Venne disegnata dall’architetto Marcello Nizzoli, coordinatore dei progettisti Olivetti. L’azienda di Ivrea è stata, da allora, un gruppo di assoluta avanguardia, capace di ispirare la comunità tecnica internazionale fino ai primi anni ’80, quando riusciva a vendere personal computer negli Stati Uniti.
La lettera 22 ricevette premi importanti un po’ ovunque. In Italia, grazie alle sue doti funzionali di portabilità e all’estetica compatta, calamitò l’assegnazione del “Compasso d’Oro ” edizione 1954; parliamo del primo premio mondiale di design, nato dall’intuizione culturale di Gio Ponti.
La macchina invase il mercato molti anni prima che keyboard, touch e swip digitali diventassero protesi onnipresenti della nostra quotidianità (… solo i termini mostrano il salto generazionale).
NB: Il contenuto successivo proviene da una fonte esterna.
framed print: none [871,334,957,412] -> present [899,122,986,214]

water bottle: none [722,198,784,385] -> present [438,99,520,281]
Quella era un’epoca di contatto e suoni, fruscio di carta e macinare di rulli e la lettera 22 interpretava quella fascinazione tattile e uditiva con uno stile inconfondibile.
Robusta, leggera e morbida alla pressione delle dita, è entrata nell’immaginario visivo del tempo e nella rappresentazione della memoria, per l’immagine che la ritrae in grembo a Indro Montanelli e perché usata da Alberto Moravia ed Enzo Biagi.
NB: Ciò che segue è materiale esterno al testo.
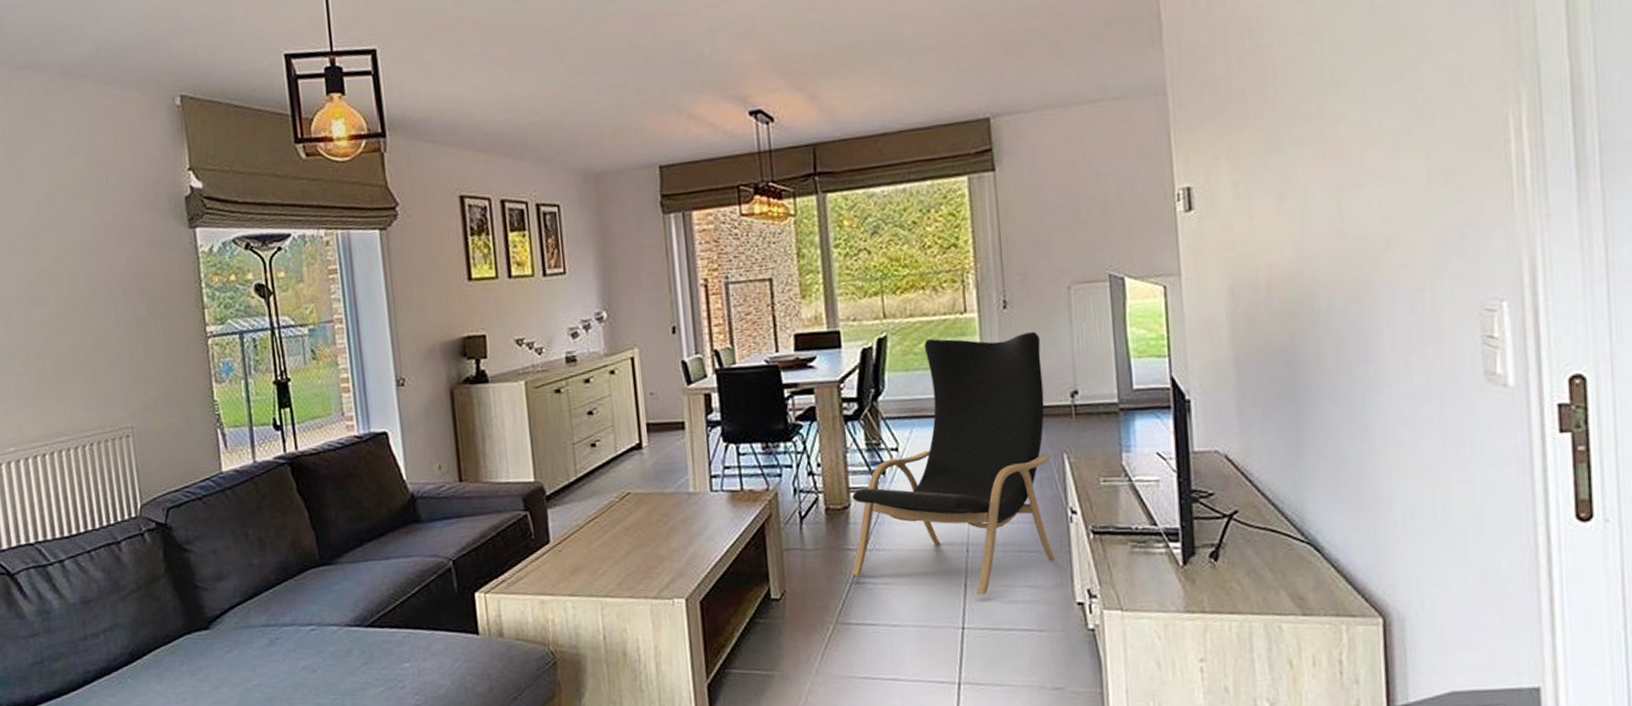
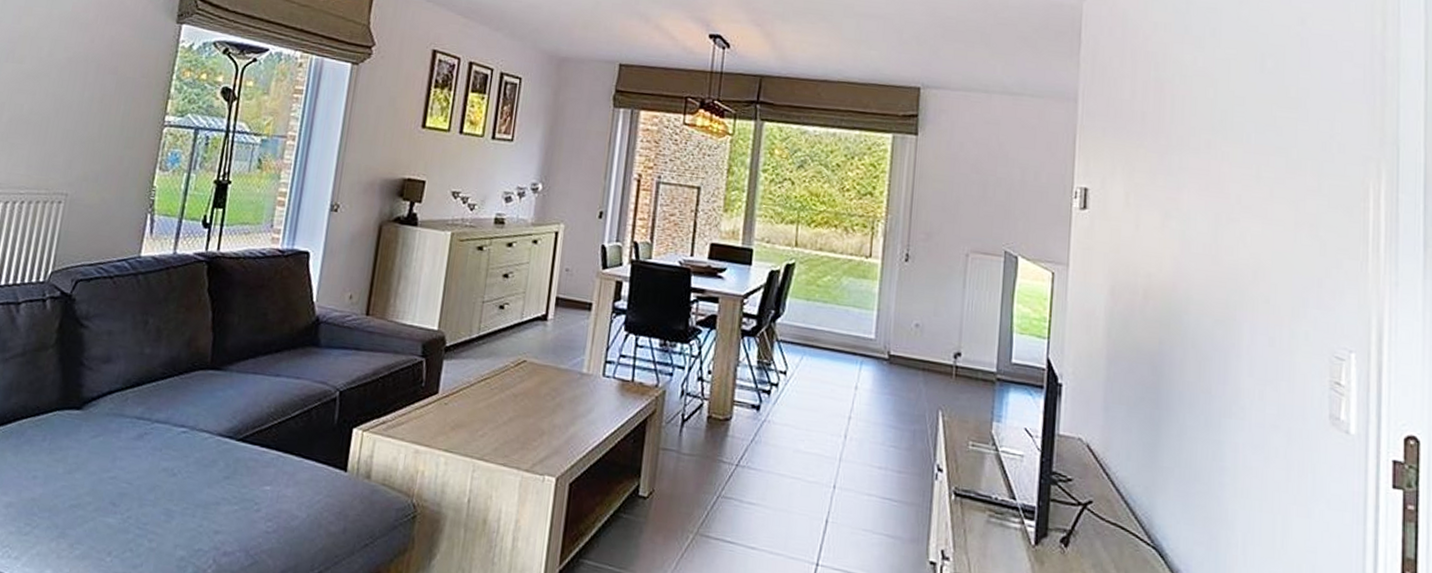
lounge chair: present [852,331,1055,595] -> none [721,275,934,535]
Lo scrittore tedesco Günter Grass parla della sua lettera 22 – declinata in un modello azzurro – nel libro “Sulla finitezza“, creando un poetico paradosso tra oggetto con cui e di cui scrive.
Il suono dei martelletti di stampa è oramai solo memoria, ma la macchina, viva in tante location museali sul design, è ancora oggetto d’arredo per collezionisti e appassionati.